**Excerpts from a dataset**
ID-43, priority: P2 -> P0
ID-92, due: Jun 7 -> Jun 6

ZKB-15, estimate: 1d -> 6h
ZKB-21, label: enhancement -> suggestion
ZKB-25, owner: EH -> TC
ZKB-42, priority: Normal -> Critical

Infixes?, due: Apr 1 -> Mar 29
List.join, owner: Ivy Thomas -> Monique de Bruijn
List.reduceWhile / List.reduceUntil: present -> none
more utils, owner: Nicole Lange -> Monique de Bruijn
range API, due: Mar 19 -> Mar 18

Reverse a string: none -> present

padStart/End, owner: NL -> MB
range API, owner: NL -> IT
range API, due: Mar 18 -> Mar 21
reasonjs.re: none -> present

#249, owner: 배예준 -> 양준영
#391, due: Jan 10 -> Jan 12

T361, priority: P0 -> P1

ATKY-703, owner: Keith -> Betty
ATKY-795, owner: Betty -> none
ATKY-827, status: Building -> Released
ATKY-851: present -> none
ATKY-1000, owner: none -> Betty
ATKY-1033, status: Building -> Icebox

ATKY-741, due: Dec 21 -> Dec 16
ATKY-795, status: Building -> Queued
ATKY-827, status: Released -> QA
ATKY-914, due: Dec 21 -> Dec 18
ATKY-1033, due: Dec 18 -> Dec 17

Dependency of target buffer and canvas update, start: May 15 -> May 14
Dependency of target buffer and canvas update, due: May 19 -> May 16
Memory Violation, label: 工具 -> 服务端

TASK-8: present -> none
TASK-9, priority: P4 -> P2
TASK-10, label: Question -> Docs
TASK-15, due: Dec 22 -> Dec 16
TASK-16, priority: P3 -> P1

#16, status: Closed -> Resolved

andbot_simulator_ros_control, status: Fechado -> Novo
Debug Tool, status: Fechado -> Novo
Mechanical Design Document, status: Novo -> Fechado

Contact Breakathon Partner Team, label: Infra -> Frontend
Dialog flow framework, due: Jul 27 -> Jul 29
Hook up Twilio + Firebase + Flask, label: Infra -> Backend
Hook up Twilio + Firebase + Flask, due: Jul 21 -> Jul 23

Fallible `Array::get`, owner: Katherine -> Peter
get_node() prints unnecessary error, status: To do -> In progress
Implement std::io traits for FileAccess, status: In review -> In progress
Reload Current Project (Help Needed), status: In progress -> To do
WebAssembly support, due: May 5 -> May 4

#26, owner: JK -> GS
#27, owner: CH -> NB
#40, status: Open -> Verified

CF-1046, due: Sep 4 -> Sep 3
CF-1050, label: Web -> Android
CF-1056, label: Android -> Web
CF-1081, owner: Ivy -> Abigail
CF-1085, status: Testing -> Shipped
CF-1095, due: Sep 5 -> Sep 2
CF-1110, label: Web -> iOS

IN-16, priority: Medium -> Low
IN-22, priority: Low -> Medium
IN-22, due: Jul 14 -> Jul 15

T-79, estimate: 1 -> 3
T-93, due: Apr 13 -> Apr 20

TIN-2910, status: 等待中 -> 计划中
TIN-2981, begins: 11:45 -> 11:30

**Goal of the exercise**
Take every line from the data above that holds "update" and copy it out.

**Result below**
Dependency of target buffer and canvas update, start: May 15 -> May 14
Dependency of target buffer and canvas update, due: May 19 -> May 16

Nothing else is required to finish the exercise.